╭─ Excerpt provided

The shrimp must not end until closing time; in which time any participant, no matter how voracious, could not eat all the shrimp in the sea. There is a clear representation there, for which the members of the public have paid good money! (though clearly their best move there is to refund the money and escort you out).
posted by corb at 10:26 AM on May 3 [1 favorite]


Toby Carvery used to have 'bottomless custard' with its desserts, which a bunch of us tested to its limits one time, until we had to finally stop before we fell into diabetic comas. I think the kitchen staff had some fun with us too, because after the first four or five small jugs the servers brought out, the custard jugs kept getting bigger and bigger until the last one was so big we could barely lift it.

They don't do bottomless custard anymore. :-(
posted by essexjan at 10:31 AM on May 3 [10 favorites]


yes it is and it's binding both ways if you stop eating the shrimp you have breached the contract.

Our favorite salad buffet had a sign proclaiming "YOU MUST CONSUME ALL FOOD ON PREMISES." I'm afraid we were never able to do that. Perhaps the reason they closed was that someone finally did.
posted by Foosnark at 10:31 AM on May 3 [31 favorites]


You know how they say stupidity should hurt, it looks like at least in this case it actually did.

╰─

● **Parts of the exercise**:
A. List every username that comes after "posted by" in the comment thread.
B. Rewrite the records from their first line up to and including the line with "program designed to", replacing "Oarsman" with "Boatman" and leaving everything else unchanged.
The records have no connection to the comment thread.

╭─ Data to use

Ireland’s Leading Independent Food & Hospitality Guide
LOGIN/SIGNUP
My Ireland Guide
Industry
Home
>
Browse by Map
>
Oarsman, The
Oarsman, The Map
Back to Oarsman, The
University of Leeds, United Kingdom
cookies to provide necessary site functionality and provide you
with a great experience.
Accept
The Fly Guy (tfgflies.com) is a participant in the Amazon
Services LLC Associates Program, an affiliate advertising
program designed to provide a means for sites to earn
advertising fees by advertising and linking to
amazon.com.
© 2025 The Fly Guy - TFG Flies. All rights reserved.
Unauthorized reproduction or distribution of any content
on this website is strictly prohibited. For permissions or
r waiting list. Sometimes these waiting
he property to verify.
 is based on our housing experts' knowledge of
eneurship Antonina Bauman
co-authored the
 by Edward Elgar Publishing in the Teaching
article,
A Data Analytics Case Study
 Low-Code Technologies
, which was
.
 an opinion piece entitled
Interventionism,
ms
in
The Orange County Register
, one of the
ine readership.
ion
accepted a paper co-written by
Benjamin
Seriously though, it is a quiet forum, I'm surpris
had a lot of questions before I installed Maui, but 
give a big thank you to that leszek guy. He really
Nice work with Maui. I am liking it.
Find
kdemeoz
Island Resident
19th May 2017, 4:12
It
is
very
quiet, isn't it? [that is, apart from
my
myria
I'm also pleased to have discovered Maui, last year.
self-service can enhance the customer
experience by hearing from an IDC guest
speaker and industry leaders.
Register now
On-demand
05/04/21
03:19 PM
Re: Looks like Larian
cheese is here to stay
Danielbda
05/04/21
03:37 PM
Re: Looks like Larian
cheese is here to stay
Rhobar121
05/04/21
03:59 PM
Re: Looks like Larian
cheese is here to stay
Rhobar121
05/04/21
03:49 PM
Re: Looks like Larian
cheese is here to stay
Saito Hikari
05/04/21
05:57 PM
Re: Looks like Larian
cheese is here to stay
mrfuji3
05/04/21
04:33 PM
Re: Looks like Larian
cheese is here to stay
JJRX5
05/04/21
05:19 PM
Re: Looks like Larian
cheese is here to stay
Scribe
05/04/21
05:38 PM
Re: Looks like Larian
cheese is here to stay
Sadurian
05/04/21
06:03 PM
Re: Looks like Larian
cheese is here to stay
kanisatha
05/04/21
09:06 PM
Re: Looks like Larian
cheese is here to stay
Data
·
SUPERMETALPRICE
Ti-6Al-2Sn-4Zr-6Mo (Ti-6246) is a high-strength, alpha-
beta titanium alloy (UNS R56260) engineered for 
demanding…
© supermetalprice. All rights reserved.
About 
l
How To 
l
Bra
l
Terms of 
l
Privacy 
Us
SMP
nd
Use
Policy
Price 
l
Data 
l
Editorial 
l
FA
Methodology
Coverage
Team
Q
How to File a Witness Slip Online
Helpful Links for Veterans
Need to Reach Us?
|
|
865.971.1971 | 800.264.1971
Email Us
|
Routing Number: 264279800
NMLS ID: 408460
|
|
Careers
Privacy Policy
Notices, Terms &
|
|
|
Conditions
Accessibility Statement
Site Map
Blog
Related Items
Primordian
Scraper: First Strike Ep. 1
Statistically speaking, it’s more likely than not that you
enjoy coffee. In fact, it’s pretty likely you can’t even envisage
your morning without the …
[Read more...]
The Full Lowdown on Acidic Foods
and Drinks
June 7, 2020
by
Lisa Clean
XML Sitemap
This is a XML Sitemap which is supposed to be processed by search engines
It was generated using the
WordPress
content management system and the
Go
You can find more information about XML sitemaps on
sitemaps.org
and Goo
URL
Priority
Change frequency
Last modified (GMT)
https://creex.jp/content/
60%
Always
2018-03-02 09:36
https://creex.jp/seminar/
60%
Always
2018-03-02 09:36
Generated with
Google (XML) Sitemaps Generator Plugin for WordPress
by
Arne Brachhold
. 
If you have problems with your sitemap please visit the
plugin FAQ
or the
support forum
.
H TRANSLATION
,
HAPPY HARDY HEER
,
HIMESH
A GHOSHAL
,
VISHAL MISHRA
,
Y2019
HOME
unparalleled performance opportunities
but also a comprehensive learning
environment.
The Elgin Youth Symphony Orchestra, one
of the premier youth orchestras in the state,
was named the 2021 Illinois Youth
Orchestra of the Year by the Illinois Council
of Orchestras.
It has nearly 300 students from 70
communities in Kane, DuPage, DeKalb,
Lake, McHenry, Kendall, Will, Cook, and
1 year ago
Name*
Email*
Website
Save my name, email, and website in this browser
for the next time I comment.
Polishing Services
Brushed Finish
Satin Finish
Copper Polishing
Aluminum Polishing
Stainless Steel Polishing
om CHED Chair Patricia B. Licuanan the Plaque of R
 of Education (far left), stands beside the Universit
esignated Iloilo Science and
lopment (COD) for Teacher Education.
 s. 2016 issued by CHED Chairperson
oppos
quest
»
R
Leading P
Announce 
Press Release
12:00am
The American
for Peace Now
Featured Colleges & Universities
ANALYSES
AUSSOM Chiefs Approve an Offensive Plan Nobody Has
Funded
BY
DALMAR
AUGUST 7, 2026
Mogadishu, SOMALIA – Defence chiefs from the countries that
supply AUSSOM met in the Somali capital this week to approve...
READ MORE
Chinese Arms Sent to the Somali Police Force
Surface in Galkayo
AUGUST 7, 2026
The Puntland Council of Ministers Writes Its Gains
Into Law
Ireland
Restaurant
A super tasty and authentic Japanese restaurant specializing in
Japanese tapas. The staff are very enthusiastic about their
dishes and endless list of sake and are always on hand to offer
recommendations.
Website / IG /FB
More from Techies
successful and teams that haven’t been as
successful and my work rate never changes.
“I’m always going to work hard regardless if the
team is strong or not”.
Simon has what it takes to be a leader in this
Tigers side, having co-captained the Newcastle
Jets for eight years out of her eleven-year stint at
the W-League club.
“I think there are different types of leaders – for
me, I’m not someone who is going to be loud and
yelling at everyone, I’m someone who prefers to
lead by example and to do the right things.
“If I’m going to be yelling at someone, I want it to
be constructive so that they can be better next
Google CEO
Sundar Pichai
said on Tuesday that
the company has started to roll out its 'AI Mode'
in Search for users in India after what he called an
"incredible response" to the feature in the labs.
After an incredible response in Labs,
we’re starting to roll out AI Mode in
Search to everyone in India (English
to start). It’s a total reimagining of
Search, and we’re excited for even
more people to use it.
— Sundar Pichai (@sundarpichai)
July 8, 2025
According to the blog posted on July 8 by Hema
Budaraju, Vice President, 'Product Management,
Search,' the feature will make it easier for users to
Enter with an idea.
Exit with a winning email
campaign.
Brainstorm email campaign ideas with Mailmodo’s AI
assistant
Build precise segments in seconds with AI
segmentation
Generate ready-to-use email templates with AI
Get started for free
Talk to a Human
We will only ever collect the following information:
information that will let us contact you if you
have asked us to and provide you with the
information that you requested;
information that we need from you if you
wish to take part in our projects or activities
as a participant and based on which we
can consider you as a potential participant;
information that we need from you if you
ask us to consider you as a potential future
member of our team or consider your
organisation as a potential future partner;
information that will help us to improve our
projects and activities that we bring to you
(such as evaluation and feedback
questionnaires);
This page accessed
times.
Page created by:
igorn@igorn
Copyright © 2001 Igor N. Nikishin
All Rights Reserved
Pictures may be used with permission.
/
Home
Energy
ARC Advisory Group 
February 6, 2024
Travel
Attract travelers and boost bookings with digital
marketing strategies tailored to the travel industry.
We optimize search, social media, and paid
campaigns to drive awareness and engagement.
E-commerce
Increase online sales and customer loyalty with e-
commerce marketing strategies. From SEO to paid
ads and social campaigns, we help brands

╰─

● **Task answers**:
A. corb, essexjan, Foosnark

B.
Ireland’s Leading Independent Food & Hospitality Guide
LOGIN/SIGNUP
My Ireland Guide
Industry
Home
>
Browse by Map
>
Boatman, The
Boatman, The Map
Back to Boatman, The
University of Leeds, United Kingdom
cookies to provide necessary site functionality and provide you
with a great experience.
Accept
The Fly Guy (tfgflies.com) is a participant in the Amazon
Services LLC Associates Program, an affiliate advertising
program designed to provide a means for sites to earn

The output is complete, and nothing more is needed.